_WHAT YOU NEED TO DO_.
a - Transcribe the passage on conservative Evangelical Christianity from "Yet sadly, we" up to and including "harboring the Satan.".
b - In the passage on conservative Evangelical Christianity, what is that movement called the foundational fuel behind?

_TEXT EXTRACT_.
::::
Yet sadly, we have long been blind to the evil Wizard pulling the strings behind the American curtain, and therefore, have wielded little power and success in turning the Titanic around. For conservative Evangelical Christianity is increasingly showing itself to be perhaps the greatest evil ever manifested upon the earth—nothing less than the foundational fuel behind the moral and spiritual decline of America. Yes, as hard as it is to hear and as difficult as it is to say, the very entity that has long postured itself as having the Savior is being exposed as harboring the Satan.
::::
_ENTRIES SHOWN_.

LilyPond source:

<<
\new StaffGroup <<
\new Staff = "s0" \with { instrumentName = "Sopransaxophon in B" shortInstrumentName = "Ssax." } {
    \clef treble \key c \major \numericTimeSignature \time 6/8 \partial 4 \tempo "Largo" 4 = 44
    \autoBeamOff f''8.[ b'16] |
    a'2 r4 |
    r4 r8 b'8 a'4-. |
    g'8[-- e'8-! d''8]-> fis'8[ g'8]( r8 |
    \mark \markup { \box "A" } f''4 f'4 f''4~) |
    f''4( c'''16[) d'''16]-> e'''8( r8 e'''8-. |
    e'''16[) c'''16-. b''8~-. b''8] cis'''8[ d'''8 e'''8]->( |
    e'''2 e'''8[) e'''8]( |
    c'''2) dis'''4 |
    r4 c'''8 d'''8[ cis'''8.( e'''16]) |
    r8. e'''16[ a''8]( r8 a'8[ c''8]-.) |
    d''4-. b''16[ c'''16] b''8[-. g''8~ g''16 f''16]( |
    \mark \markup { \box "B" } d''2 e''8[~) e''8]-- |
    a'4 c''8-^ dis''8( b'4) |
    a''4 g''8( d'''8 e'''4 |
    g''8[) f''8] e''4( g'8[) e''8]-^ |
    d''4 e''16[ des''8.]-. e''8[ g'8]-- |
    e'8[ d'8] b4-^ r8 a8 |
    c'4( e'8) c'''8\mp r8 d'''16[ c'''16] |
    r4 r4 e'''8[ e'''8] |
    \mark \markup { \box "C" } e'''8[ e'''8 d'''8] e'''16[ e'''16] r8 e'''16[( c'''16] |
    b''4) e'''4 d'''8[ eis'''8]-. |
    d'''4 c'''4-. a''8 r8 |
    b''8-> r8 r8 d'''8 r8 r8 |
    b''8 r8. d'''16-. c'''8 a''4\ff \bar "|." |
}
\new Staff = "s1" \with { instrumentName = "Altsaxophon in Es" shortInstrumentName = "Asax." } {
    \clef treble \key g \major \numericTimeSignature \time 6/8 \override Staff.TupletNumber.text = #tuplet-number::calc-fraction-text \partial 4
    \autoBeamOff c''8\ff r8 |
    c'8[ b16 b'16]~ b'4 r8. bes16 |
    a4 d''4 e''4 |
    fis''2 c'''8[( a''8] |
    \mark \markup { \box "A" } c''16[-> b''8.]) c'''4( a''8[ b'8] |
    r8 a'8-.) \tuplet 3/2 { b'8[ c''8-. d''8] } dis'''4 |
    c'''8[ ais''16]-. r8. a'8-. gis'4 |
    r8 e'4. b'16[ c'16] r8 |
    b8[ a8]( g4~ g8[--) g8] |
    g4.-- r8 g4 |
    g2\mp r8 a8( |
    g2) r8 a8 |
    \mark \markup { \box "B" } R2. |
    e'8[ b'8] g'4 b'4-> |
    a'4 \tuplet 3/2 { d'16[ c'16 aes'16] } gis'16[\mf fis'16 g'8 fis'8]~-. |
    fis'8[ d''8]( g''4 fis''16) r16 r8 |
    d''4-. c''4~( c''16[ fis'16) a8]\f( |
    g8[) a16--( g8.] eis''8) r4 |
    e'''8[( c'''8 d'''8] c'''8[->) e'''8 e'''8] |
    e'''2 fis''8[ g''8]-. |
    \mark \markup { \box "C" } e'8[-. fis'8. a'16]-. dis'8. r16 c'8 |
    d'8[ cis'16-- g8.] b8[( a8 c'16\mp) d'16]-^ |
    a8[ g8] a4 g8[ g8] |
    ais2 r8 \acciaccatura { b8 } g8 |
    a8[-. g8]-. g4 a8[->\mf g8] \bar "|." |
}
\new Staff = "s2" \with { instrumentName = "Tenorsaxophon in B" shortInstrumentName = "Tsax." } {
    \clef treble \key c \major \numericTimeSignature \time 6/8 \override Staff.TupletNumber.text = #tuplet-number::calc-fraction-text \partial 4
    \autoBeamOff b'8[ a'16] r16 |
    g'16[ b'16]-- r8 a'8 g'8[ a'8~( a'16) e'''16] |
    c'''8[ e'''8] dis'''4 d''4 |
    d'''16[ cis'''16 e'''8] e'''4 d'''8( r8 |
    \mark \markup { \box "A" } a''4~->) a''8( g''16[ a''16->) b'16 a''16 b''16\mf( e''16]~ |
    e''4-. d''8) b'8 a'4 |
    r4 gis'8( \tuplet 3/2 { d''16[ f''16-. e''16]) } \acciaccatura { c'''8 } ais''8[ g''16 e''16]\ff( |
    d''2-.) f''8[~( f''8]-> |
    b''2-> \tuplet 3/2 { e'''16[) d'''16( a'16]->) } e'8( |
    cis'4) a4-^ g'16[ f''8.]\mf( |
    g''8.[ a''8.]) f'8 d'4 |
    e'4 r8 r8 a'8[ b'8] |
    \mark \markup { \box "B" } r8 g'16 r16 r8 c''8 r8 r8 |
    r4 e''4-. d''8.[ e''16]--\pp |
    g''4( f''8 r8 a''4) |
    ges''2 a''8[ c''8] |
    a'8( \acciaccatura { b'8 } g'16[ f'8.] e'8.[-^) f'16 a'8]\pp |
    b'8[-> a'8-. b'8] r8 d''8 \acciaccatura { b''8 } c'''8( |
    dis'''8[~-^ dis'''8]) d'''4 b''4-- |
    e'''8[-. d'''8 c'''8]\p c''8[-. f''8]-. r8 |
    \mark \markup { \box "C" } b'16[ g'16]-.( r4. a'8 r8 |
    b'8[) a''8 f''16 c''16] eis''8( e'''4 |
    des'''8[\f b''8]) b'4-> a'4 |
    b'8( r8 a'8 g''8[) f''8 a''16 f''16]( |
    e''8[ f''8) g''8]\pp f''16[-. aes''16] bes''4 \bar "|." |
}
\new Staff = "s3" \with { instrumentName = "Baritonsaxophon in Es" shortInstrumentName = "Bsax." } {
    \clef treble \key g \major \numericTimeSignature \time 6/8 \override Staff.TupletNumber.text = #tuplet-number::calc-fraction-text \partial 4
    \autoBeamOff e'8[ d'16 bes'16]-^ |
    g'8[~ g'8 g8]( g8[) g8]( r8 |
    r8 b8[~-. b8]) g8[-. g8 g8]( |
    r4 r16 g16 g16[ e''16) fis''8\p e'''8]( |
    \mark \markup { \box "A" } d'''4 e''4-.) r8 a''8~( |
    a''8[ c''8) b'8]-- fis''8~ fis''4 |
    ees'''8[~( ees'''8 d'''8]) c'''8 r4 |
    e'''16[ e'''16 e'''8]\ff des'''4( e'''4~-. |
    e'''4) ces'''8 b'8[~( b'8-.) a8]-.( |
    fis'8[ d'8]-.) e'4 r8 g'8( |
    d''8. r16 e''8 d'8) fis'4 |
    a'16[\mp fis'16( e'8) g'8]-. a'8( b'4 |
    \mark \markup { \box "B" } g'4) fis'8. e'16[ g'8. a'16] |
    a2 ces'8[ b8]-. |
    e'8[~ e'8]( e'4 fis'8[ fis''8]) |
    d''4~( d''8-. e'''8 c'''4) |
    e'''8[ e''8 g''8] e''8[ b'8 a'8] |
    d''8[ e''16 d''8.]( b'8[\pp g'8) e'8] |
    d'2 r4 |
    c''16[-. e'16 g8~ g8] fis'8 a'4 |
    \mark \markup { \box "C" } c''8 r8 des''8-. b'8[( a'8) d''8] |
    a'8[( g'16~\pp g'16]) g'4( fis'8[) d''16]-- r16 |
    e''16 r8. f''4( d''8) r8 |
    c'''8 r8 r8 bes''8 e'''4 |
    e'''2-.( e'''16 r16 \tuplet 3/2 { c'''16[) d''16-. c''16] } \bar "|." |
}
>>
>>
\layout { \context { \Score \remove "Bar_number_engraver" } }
::::
_THE RESPONSES_.
a -
Yet sadly, we have long been blind to the evil Wizard pulling the strings behind the American curtain, and therefore, have wielded little power and success in turning the Titanic around. For conservative Evangelical Christianity is increasingly showing itself to be perhaps the greatest evil ever manifested upon the earth—nothing less than the foundational fuel behind the moral and spiritual decline of America. Yes, as hard as it is to hear and as difficult as it is to say, the very entity that has long postured itself as having the Savior is being exposed as harboring the Satan.

b - The moral and spiritual decline of America.